# Exercise goal
Copy each line below exactly as it appears. Pictures are to be omitted.

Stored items
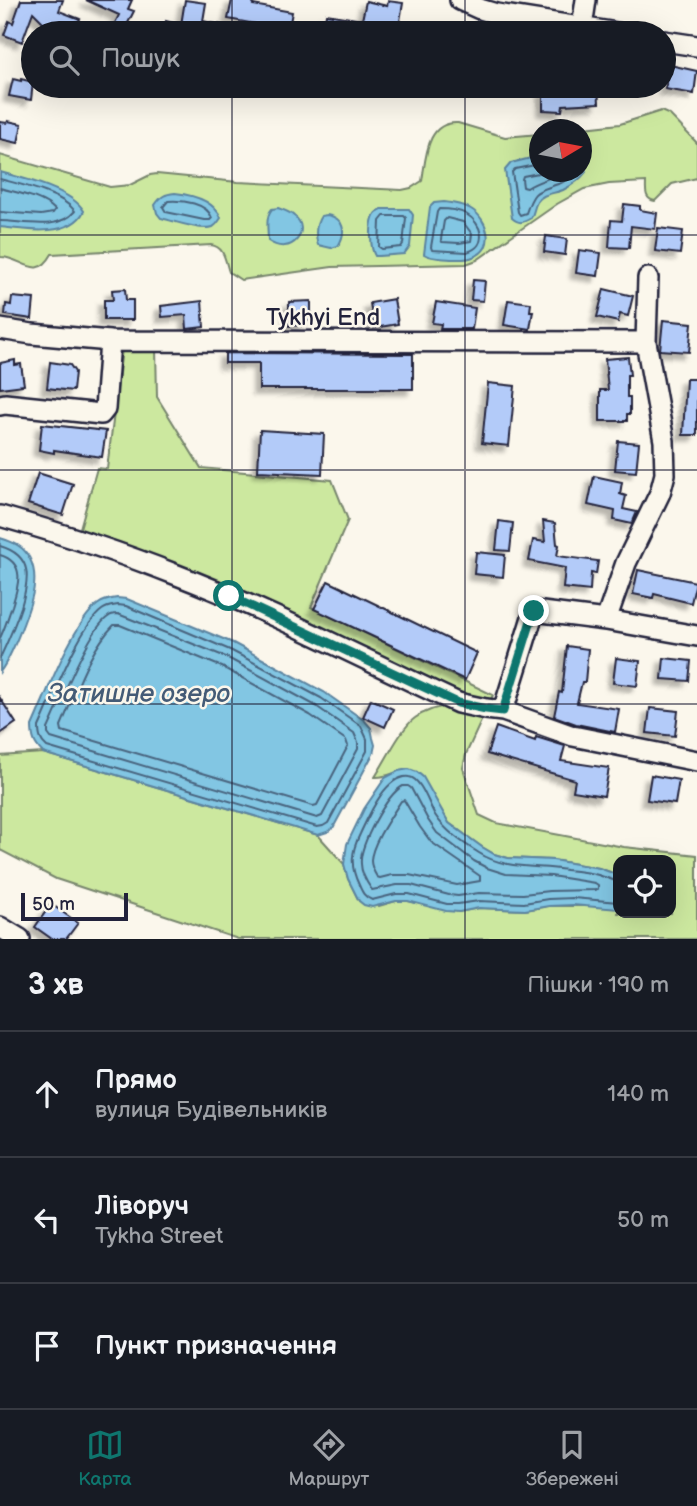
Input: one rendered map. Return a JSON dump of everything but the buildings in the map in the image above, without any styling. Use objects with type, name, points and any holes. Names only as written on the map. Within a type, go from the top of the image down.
[{"type":"street","points":[[460,0],[497,14],[543,21]]},
{"type":"street","points":[[583,21],[586,0]]},
{"type":"street","points":[[676,43],[697,46]]},
{"type":"street","points":[[606,620],[626,563],[660,493],[665,474],[664,441],[646,342],[648,278]]},
{"type":"street","name":"Tykhyi End","points":[[0,329],[110,341],[646,342]]},
{"type":"street","points":[[0,405],[101,414],[105,410],[110,341]]},
{"type":"street","points":[[0,516],[58,532],[229,596],[458,703],[503,711],[573,736],[697,761]]},
{"type":"street","points":[[503,711],[534,611],[697,636]]},
{"type":"street","points":[[0,927],[20,939]]},
{"type":"green space","points":[[661,111],[670,115],[697,143],[697,178],[672,184],[655,201],[647,196],[646,182],[609,184],[584,189],[557,204],[477,260],[466,264],[332,267],[241,280],[229,272],[222,252],[211,245],[52,254],[40,267],[0,257],[0,155],[110,187],[130,185],[157,174],[238,182],[402,190],[422,181],[427,152],[439,128],[458,123],[505,137],[529,135],[529,182],[592,182],[592,127],[620,124]]},
{"type":"green space","points":[[123,341],[156,348],[157,397],[201,468],[332,480],[348,520],[311,607],[493,695],[466,754],[463,768],[479,815],[496,823],[624,847],[697,855],[697,939],[238,939],[56,879],[0,850],[0,756],[43,753],[318,835],[344,864],[359,901],[379,906],[408,901],[459,912],[479,908],[525,910],[549,906],[613,906],[613,918],[676,918],[676,855],[613,855],[613,873],[553,860],[508,858],[482,847],[449,823],[417,772],[405,770],[375,777],[399,737],[415,718],[425,712],[457,703],[77,539],[97,468],[107,469]]},
{"type":"water","points":[[529,158],[529,182],[575,182],[539,199],[531,218],[519,222],[512,218],[505,170],[511,163]]},
{"type":"water","points":[[0,172],[58,191],[84,211],[78,220],[58,229],[0,227]]},
{"type":"water","points":[[175,193],[196,197],[208,203],[221,218],[208,228],[161,218],[155,205],[164,196]]},
{"type":"water","points":[[444,202],[468,207],[482,220],[487,241],[481,253],[462,259],[437,258],[424,254],[430,207],[434,203]]},
{"type":"water","points":[[278,208],[292,215],[301,228],[297,240],[285,246],[268,241],[268,216],[272,209]]},
{"type":"water","points":[[382,209],[409,209],[413,215],[410,246],[404,254],[375,256],[373,252],[372,222],[375,213]]},
{"type":"water","points":[[327,215],[340,222],[343,231],[338,246],[331,248],[318,245],[316,238],[319,219]]},
{"type":"water","points":[[0,538],[25,551],[31,562],[34,579],[26,617],[0,672]]},
{"type":"water","name":"Затишне озеро","points":[[117,598],[127,599],[233,643],[324,692],[365,721],[371,728],[375,745],[373,754],[333,828],[318,835],[40,750],[34,741],[32,726],[69,644],[97,605]]},
{"type":"water","points":[[409,769],[423,777],[449,823],[494,854],[508,858],[553,860],[613,873],[613,909],[573,905],[525,910],[479,908],[459,912],[408,901],[372,907],[364,905],[359,901],[348,879],[344,864],[347,844],[364,809],[385,778]]},
{"type":"route","points":[[229,596],[458,703],[503,711],[534,611]]}]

# Solution to the problem
Input: one rendered map. Return a JSON dump of everything but the buildings in the map in the image above, without any styling. Use objects with type, name, points and any holes. Names only as written on the map. Within a type, go from the top of the image down.
[{"type":"street","points":[[460,0],[497,14],[543,21]]},
{"type":"street","points":[[583,21],[586,0]]},
{"type":"street","points":[[676,43],[697,46]]},
{"type":"street","points":[[606,620],[626,563],[660,493],[665,474],[664,441],[646,342],[648,278]]},
{"type":"street","name":"Tykhyi End","points":[[0,329],[110,341],[646,342]]},
{"type":"street","points":[[0,405],[101,414],[105,410],[110,341]]},
{"type":"street","points":[[0,516],[58,532],[229,596],[458,703],[503,711],[573,736],[697,761]]},
{"type":"street","points":[[503,711],[534,611],[697,636]]},
{"type":"street","points":[[0,927],[20,939]]},
{"type":"green space","points":[[661,111],[670,115],[697,143],[697,178],[672,184],[655,201],[647,196],[646,182],[609,184],[584,189],[557,204],[477,260],[466,264],[332,267],[241,280],[229,272],[222,252],[211,245],[52,254],[40,267],[0,257],[0,155],[110,187],[130,185],[157,174],[238,182],[402,190],[422,181],[427,152],[439,128],[458,123],[505,137],[529,135],[529,182],[592,182],[592,127],[620,124]]},
{"type":"green space","points":[[123,341],[156,348],[157,397],[201,468],[332,480],[348,520],[311,607],[493,695],[466,754],[463,768],[479,815],[496,823],[624,847],[697,855],[697,939],[238,939],[56,879],[0,850],[0,756],[43,753],[318,835],[344,864],[359,901],[379,906],[408,901],[459,912],[479,908],[525,910],[549,906],[613,906],[613,918],[676,918],[676,855],[613,855],[613,873],[553,860],[508,858],[482,847],[449,823],[417,772],[405,770],[375,777],[399,737],[415,718],[425,712],[457,703],[77,539],[97,468],[107,469]]},
{"type":"water","points":[[529,158],[529,182],[575,182],[539,199],[531,218],[519,222],[512,218],[505,170],[511,163]]},
{"type":"water","points":[[0,172],[58,191],[84,211],[78,220],[58,229],[0,227]]},
{"type":"water","points":[[175,193],[196,197],[208,203],[221,218],[208,228],[161,218],[155,205],[164,196]]},
{"type":"water","points":[[444,202],[468,207],[482,220],[487,241],[481,253],[462,259],[437,258],[424,254],[430,207],[434,203]]},
{"type":"water","points":[[278,208],[292,215],[301,228],[297,240],[285,246],[268,241],[268,216],[272,209]]},
{"type":"water","points":[[382,209],[409,209],[413,215],[410,246],[404,254],[375,256],[373,252],[372,222],[375,213]]},
{"type":"water","points":[[327,215],[340,222],[343,231],[338,246],[331,248],[318,245],[316,238],[319,219]]},
{"type":"water","points":[[0,538],[25,551],[31,562],[34,579],[26,617],[0,672]]},
{"type":"water","name":"Затишне озеро","points":[[117,598],[127,599],[233,643],[324,692],[365,721],[371,728],[375,745],[373,754],[333,828],[318,835],[40,750],[34,741],[32,726],[69,644],[97,605]]},
{"type":"water","points":[[409,769],[423,777],[449,823],[494,854],[508,858],[553,860],[613,873],[613,909],[573,905],[525,910],[479,908],[459,912],[408,901],[372,907],[364,905],[359,901],[348,879],[344,864],[347,844],[364,809],[385,778]]},
{"type":"route","points":[[229,596],[458,703],[503,711],[534,611]]}]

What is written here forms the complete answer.